Esta dinâmica comunicacional – gerada tanto nas redes sociais como nos meios de informação tradicionais – contribui para perceções de insegurança que são desproporcionadas em relação aos riscos reais e acentua o estigma e a discriminação das pessoas com doença mental, com consequências nefastas para as suas vidas e para a toda a sociedade.

Em Portugal, a maior parte das notícias associa informação alusiva à saúde mental a assuntos sobre justiça, crime e violência, de acordo com um estudo recente do Instituto de Ciências Sociais (ICS) da Universidade de Lisboa. Além das notícias, também os programas de entretenimento das manhãs e tardes dedicam longos períodos à análise de casos de violência com permanentes e, muitas vezes inusitadas, associações a questões de doença mental.

Um estudo realizado nos Estados Unidos da América em 2014 concluiu que os casos de violência com armas associados a doença psiquiátrica representavam 4% dos crimes violentos ocorridos naquele país. Apesar de pelo menos 25% das pessoas viverem com um problema de saúde mental, o número de crimes atribuíveis a fatores relacionados com a doença é reduzido. Em sentido contrário, viver com uma doença mental constitui um fator de risco para ser vítima de um crime.

Embora os tempos convidem à produção e ao consumo continuado de quantidades de informação em massa, a análise de questões tão complexas – como criminalidade e saúde mental – não pode fazer-se ao ritmo das notícias, com base em testemunhos imprecisos, informações truncadas e suposições tantas vezes infundadas. Neste domínio, é particularmente chocante a participação de profissionais de saúde neste espetáculo mediático para comentar casos concretos que clinicamente desconhecem.

Também é particularmente representativo do estigma das doenças mentais que alguns comentadores televisivos não se coíbam de fazer afirmações sobre questões técnico-científicas como a necessidade de um tratamento específico ou de um internamento em determinada situação. A forma como veem a doença psiquiátrica é profundamente estigmatizante e contrastante com todas as outras doenças. Basta imaginar como seria profundamente descredibilizante se sugerissem num desses programas que uma perna fosse operada com a técnica cirúrgica A em vez de B.

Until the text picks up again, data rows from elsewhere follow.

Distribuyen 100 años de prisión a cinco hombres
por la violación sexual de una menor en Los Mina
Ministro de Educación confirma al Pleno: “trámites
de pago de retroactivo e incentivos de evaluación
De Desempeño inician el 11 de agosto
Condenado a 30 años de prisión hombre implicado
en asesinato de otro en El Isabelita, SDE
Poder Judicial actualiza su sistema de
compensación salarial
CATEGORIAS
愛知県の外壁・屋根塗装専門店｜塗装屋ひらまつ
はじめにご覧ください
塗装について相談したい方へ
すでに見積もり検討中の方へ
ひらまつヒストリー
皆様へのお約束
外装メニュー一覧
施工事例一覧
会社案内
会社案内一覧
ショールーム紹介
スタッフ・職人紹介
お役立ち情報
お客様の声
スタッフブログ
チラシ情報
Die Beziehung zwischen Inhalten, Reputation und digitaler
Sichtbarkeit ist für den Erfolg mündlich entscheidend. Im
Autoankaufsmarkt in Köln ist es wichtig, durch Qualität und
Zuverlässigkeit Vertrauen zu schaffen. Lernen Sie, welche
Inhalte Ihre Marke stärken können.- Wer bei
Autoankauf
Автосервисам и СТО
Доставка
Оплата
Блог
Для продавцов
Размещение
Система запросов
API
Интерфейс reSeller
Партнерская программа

A associação entre doença mental e violência gera medo, gera vergonha, gera discriminação, gera incompreensão, gera maior resistência à procura de ajuda profissional, gera menor adesão aos tratamentos, gera sofrimento e gera mais problemas e dificuldades para todos e, em particular, para as pessoas que vivem com estas doenças e as suas famílias.

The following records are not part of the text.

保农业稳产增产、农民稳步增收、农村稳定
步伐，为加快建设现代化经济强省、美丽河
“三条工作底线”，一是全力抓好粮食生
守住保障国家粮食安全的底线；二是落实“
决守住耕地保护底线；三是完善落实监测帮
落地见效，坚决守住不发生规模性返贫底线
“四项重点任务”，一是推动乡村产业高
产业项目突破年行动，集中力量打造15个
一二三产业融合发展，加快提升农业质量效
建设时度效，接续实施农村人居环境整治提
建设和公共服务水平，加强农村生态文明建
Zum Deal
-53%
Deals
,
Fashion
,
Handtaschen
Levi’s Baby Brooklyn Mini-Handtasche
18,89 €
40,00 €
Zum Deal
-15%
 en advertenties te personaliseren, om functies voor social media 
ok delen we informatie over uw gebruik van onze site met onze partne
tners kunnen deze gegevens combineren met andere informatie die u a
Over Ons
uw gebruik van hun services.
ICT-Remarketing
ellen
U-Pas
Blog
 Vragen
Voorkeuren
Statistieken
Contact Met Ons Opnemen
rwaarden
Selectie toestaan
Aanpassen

Atendendo às consequências nefastas da perpetuação destas associações, seria importante que os órgãos de comunicação social e as entidades que os regulam promovessem a adopção de práticas socialmente responsáveis, à semelhança do que já acontece na divulgação de informações acerca dos casos de suicídio. Seria igualmente importante que as ordens profissionais promovessem um debate sobre a participação dos profissionais de saúde no comentário a casos concretos, não se inibindo das suas funções de regulação da prática.

Por fim, a violência. Entre os vários fatores que comprovadamente a determinam estão a pobreza, a desigualdade e a discriminação. Quem verdadeiramente se preocupa com a violência terá de olhar para estes fatores e procurar formas de os combater. Os discursos discriminatórios – seja em relação às pessoas com doença mental, seja em relação a qualquer comunidade discriminada – não trazem quaisquer soluções. São a lenha de que alguns precisam para continuar a queimar a nossa coesão social.